Thankfully I managed to get this lot done on schedule, but in order to hit the dates, I had to trim down certain elements. This was either due to a lack of a good design specification, or a lack of time to create the artwork. But the ethos behind Scrum is to get it done – even if it’s a bit of a hack job – it can be replaced later. So the larger tasks just got diluted to the basics.
One thing I have noticed, is that placing constraints on art production often results in better work. Which sounds counterintuitive – but it certainly works when doing 2D vectors. It’s definitely possible to ‘overthink’ game art and put too much detail into some elements. It’s a bit like doodling. Sometimes you get a good graphic, sometimes you don’t. Of course, there are artists out there who have a natural gift for art. I personally find it tough going at times, but then again we are our own worst critics.
Using Unity 20.1.2
I upgraded to Unity 20.1.2 before picking back up on this project. So far it’s been great.
This particular Sprint has required me to chain together different Scenes. This has involved using the SceneManager tools. I had to move data between the Scenes and ended up using PlayerPrefs for this.
One thing that did cause me a problem, was one Scene needed to load another scene in additive mode and link up with a UI element contained within it. I basically needed to detect when the scene had loaded. There are methods for doing this, but I had difficulty following them. In the end, I just wrote a little routine in Update() that monitored for the existence of the newly-merged Scene and made the connection when it was there. I made a note to do it ‘properly’ once I’ve figured it out 🙂
I find this happens regularly on the coding side. Just when I think I’m getting a good understanding of C#, I watch a tutorial that I just can’t follow. It’s like the guy writing the tutorial has deliberately chosen to write it in the most advanced way possible. It’s like the answer is there, but it’s in a cryptic wrapper 🙂 I think this is just a coder’s way of ‘flexing’.
I used Shader Graph 2D to create the shaders used to display custom colours on the cars. I have used Shader Graph before but it took a while to get used to it again. This partly because so many programs use these Node-Based views these days – I get them mixed up. I discovered that I needed two variations of the shaders – one for the game, and one for the Canvas UI.
I found a couple more issues that stumped me for a while. For example, I found that if you have multiple Scenes loaded, you can’t drag a GameObject reference between different Scenes (in the Inspector). But you can create the link in code (GameObject.Find).
The only other issue I had occured when I attempted to compile a build for my devices. I was told that the Android JDK was missing. This is a common error and can normally be rectified by installing JDK via the Unity Hub. I tried this and it didn’t work. The culprit was actually AVG Anti-Virus. That was blocking the install. I turned off AVG and JDK installed fine. That wasn’t the end of the problems with AVG though, as it also caused a compiling error. Seems AVG doesn’t like Unity.
I also made some cool discoveres in Unity. I’ve been using [Header()] and [ToolTip()] when declaring variables to make them more readable in the Inspector. I’ve also been using [ExecuteInEditMode] to run scripts in the Editor. I needed this in order to interactively test different vehicle paint colours.
Other than that, Unity was perfect. I’m getting 60 fps on my mobile and 45-50 fps on my tablet. Not sure why the tablet is lagging on performance, I will need to compare the device hardware.
The combination of the Toggl tools and the Scrum method for organising your work really does help. My productivity has been high over the past week, although I’m not sure if that is maintainable. As I mentioned before, I have worked in a Scrum environment before and after a while, it can feel like you are in constant ’emergency mode’ chasing the goals. But ultimately if you are able to maintain the work/life balance outside of your task list then I think this is the way to go. The next entry in my blog will be at the end of Sprint #2.

• [Data segment]:

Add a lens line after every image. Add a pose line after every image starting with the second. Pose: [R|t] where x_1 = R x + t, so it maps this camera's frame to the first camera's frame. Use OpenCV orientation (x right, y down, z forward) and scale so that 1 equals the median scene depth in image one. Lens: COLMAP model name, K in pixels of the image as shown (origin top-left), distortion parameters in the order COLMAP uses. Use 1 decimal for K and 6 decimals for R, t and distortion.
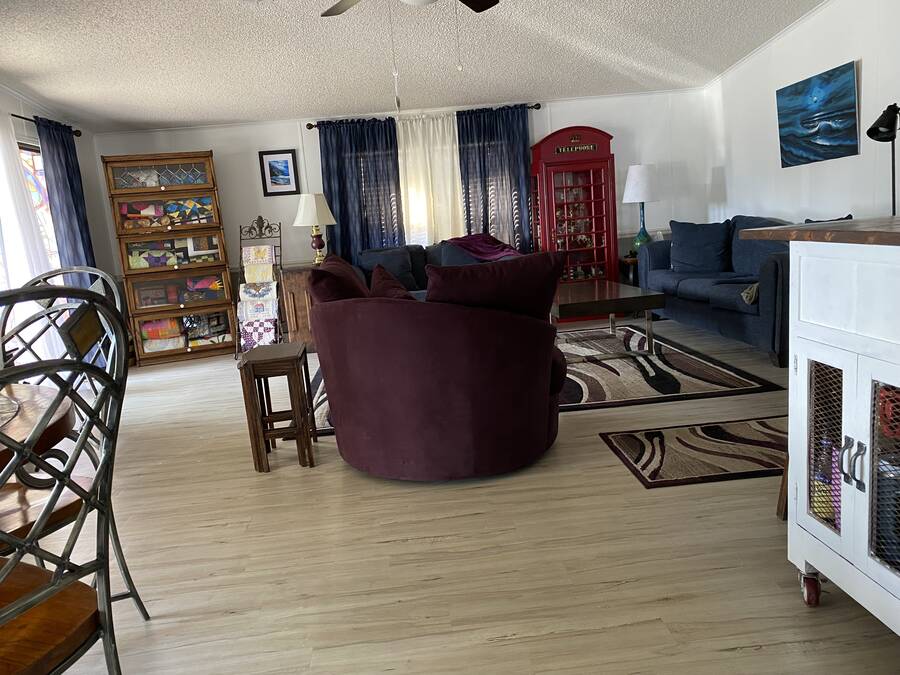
lens RADIAL K [[689.1, 0, 450.0], [0, 689.1, 337.5], [0, 0, 1]] dist [0.002530, 0.000417]
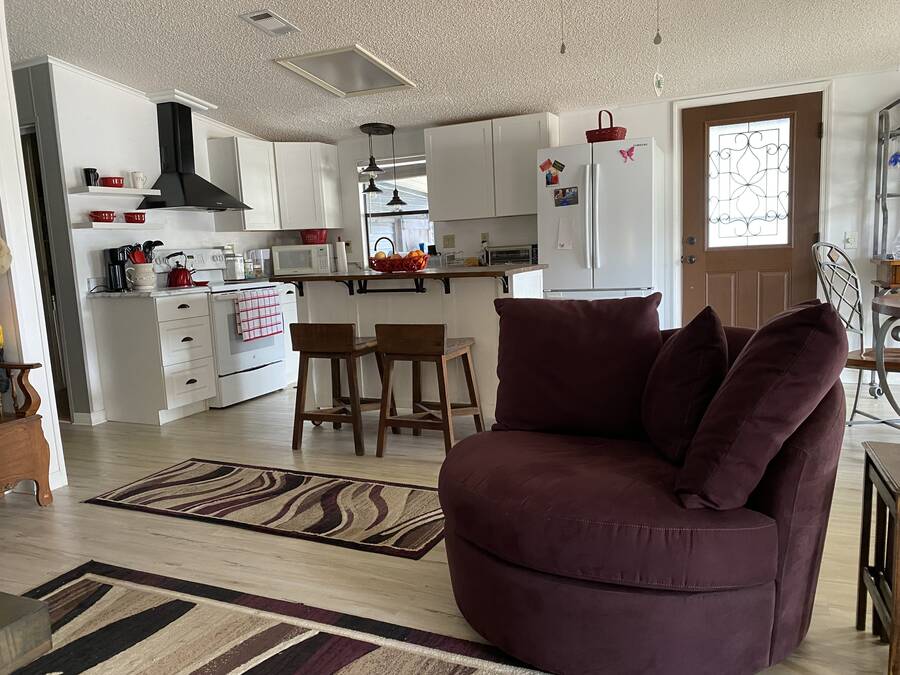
lens RADIAL K [[689.1, 0, 450.0], [0, 689.1, 337.5], [0, 0, 1]] dist [0.002530, 0.000417]
pose [[-0.857231, 0.055765, 0.511904, -0.213327], [0.208688, 0.946442, 0.246367, -0.267910], [-0.470749, 0.318022, -0.822957, 1.534370]]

• [Apply what you read]:
• a. Please translate this sentence from the game development blog post into Spanish: "Of course, there are artists out there who have a natural gift for art."
• b. Reproduce word for word the stretch of the game development blog post from "Thankfully I managed" through "to the basics.".

• [Answer section]:
• a. Por supuesto, hay artistas por ahí que tienen un don natural para el arte.

• b.
Thankfully I managed to get this lot done on schedule, but in order to hit the dates, I had to trim down certain elements. This was either due to a lack of a good design specification, or a lack of time to create the artwork. But the ethos behind Scrum is to get it done – even if it’s a bit of a hack job – it can be replaced later. So the larger tasks just got diluted to the basics.